"My name is Barack Obama, of the Moneygall Obamas, and I've come home to find the apostrophe we lost somewhere along the way," joked the US president when he visited Ireland en route to the UK last month. Like John F Kennedy and Ronald Reagan before him, Obama was just another US president embracing his Celtic heritage. And the practice isn't just for those looking for a vote-winner: Yankees have always loved to talk up their Irish blood – and Scottish, too. But Americans celebrating their Englishness? That's not quite so common.
Now a group of academics want to find out why. Donald MacRaild, professor of history at Northumbria University in Newcastle, and his colleagues Tanja Bueltmann and David Gleeson, reckon English cultural communities did exist in North America, but have been ignored by traditional historians.
The academics believe the commonly accepted truth – that the English assimilated into Anglo-American culture without any need to shout about their separate ethnicity – just isn't true. And they're now embarking on a three-year project to prove their case. The study – called Locating the Hidden Diaspora: The English in North America in Transatlantic Perspective – focuses on the years between 1760 and 1950 to find out where history lost sight of Englishness in America.
"The English," says MacRaild, "have had very little exposure to the historian's gaze, and we want to rectify that. Back in the 1730s, the English in North America formed an array of ethnic clubs and societies, like the St George's Society, in the same way that their Irish and Scottish peers had St Patrick's societies, Caledonian societies and St Andrew's societies. They provided charity – from meal tickets to Christmas gifts – to poorer English immigrants, and celebrated English events. But since then, no one has shown much interest in the English cultural legacy. Whilst the Irish, Scots, Germans, and many other European ethnic groups have been subjected to dozens, if not hundreds, of studies, it hasn't been so for the English."

+ + + + + + +

- [ACTIVITY A]
Quote the article on English heritage in North America between "Now a group" and "by traditional historians.", inclusive.

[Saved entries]
+ + + + + + +

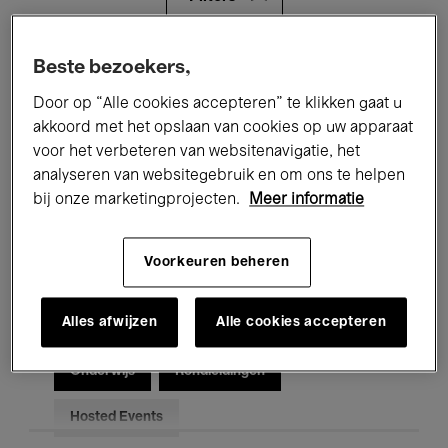
Alle evenementen
Concerten
Beste bezoekers,
Door op “Alle cookies accepteren” te klikken gaat u
Tentoonstellingen
Films
akkoord met het opslaan van cookies op uw apparaat
voor het verbeteren van websitenavigatie, het
Performances
Lezingen & Debatten
analyseren van websitegebruik en om ons te helpen
Jazz
Klassieke Muziek
Global Music
bij onze marketingprojecten.
Meer informatie
Elektronische Muziek
Voorkeuren beheren
Alles afwijzen
Alle cookies accepteren
Voor iedereen
Kids’ Palace
Onderwijs
Rondleidingen
Hosted Events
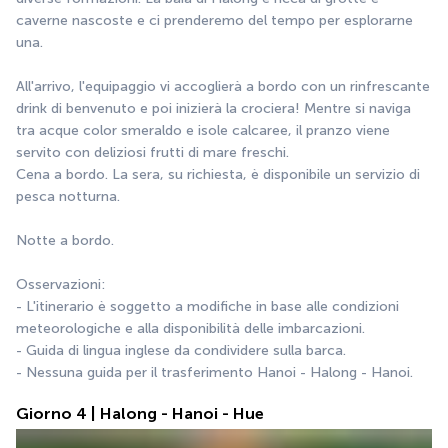
caverne nascoste e ci prenderemo del tempo per esplorarne 
una.
All'arrivo, l'equipaggio vi accoglierà a bordo con un rinfrescante 
drink di benvenuto e poi inizierà la crociera! Mentre si naviga 
tra acque color smeraldo e isole calcaree, il pranzo viene 
servito con deliziosi frutti di mare freschi.
Cena a bordo. La sera, su richiesta, è disponibile un servizio di 
pesca notturna.
Notte a bordo.
Osservazioni:
- L'itinerario è soggetto a modifiche in base alle condizioni 
meteorologiche e alla disponibilità delle imbarcazioni.
- Guida di lingua inglese da condividere sulla barca.
- Nessuna guida per il trasferimento Hanoi - Halong - Hanoi.
Giorno 4 | Halong - Hanoi - Hue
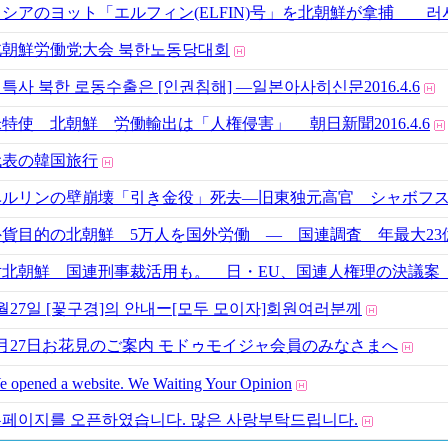
シアのヨット「エルフィン(ELFIN)号」を北朝鮮が拿捕 러시아
北朝鮮労働党大会 북한노동당대회
특사 북한 로동수출은 [인권침해] ―일본아사히신문2016.4.6
特使 北朝鮮 労働輸出は「人権侵害」 朝日新聞2016.4.6
代表の韓国旅行
ベルリンの壁崩壊「引き金役」死去―旧東独元高官 シャボフスキー氏
貨目的の北朝鮮 5万人を国外労働 ― 国連調査 年最大23億ドル 
北朝鮮 国連刑事裁活用も。 日・EU、国連人権理の決議案 (16
월27일 [꽃구경]의 안내ー[모두 모이자]회원여러분께
3月27日お花見のご案内 モドゥモイジャ会員のみなさまへ
 opened a website. We Waiting Your Opinion
페이지를 오픈하였습니다. 많은 사랑부탁드립니다.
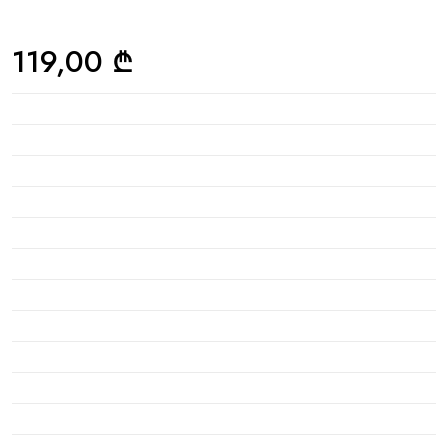
119,00
₾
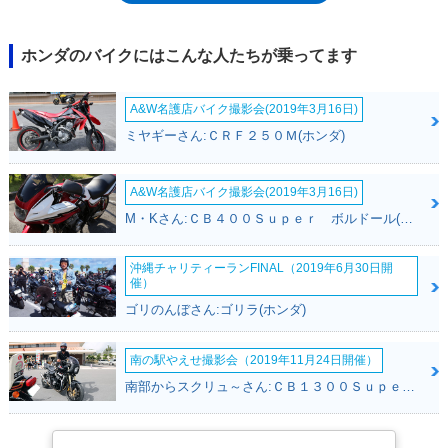
さまざまなバリエーションが生まれてきた。2012年登場の新型スーパー
カブ50は、生産を中国に移し、リーズナブルな価格設定を実現したモデ
ル。2017年11月には再びモデルチェンジされ、スタンダードなカブらし
ホンダのバイクにはこんな人たちが乗ってます
い丸目ヘッドライトが復活し（同時にLED化）、国内生産（熊本製作所）
に回帰した。2018年11月には、スーパーカブ60周年を記念したアニバー
A&W名護店バイク撮影会(2019年3月16日)
サリーモデルが受注期間限定で販売された（スーパーカブ110/50とも
に）。環境規制が強化されていく中で、スーパーカブ50の生産は終了する
ミヤギーさん:ＣＲＦ２５０Ｍ(ホンダ)
ことになり、2024年12月に「ファイナルエディション」が発売された。
※原付1種としての後継モデルは、新基準原付のスーパーカブ110 Lite（ラ
イト）となった。
A&W名護店バイク撮影会(2019年3月16日)
M・Kさん:ＣＢ４００Ｓｕｐｅｒ ボルドール(ホンダ)
沖縄チャリティーランFINAL（2019年6月30日開
催）
ゴリのんぼさん:ゴリラ(ホンダ)
南の駅やえせ撮影会（2019年11月24日開催）
南部からスクリュ～さん:ＣＢ１３００Ｓｕｐｅｒ Ｆｏｕｒ(ホンダ)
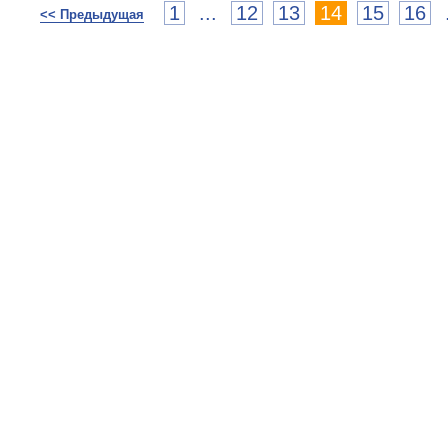
1
...
12
13
14
15
16
<< Предыдущая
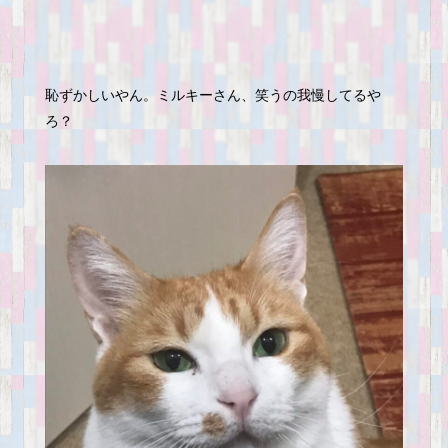
恥ずかしいやん。ミルキーさん、笑うの我慢してるや
ろ？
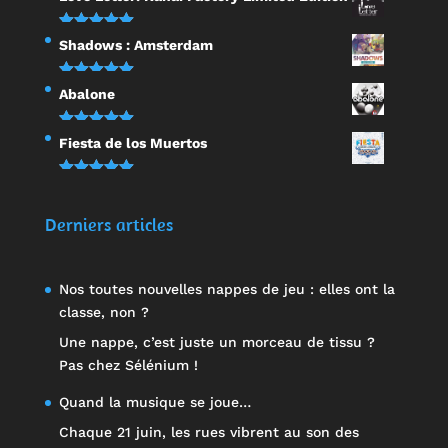
sur 5
Note
5.00
Shadows : Amsterdam
sur 5
Note
5.00
Abalone
sur 5
Note
5.00
Fiesta de los Muertos
sur 5
Note
5.00
sur 5
Derniers articles
Nos toutes nouvelles nappes de jeu : elles ont la
classe, non ?
Une nappe, c’est juste un morceau de tissu ?
Pas chez Sélénium !
Quand la musique se joue…
Chaque 21 juin, les rues vibrent au son des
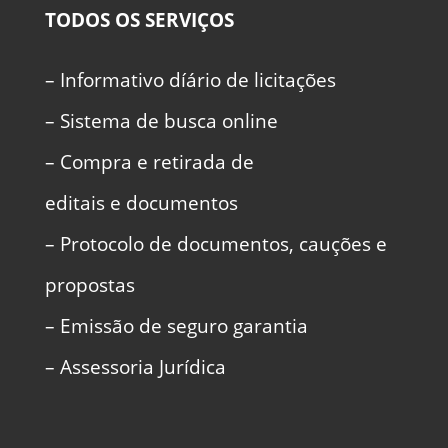
TODOS OS SERVIÇOS
– Informativo díário de licitações
– Sistema de busca online
– Compra e retirada de
editais e documentos
– Protocolo de documentos, cauções e
propostas
– Emissão de seguro garantia
– Assessoria Jurídica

+ + + + + + +

- [ACTIVITY B]
Please show each line of the rows that contains the string "accepteren", treating uppercase and lowercase as different.

- [WRITTEN ANSWER A]
Now a group of academics want to find out why. Donald MacRaild, professor of history at Northumbria University in Newcastle, and his colleagues Tanja Bueltmann and David Gleeson, reckon English cultural communities did exist in North America, but have been ignored by traditional historians.

- [WRITTEN ANSWER B]
Door op “Alle cookies accepteren” te klikken gaat u
Alle cookies accepteren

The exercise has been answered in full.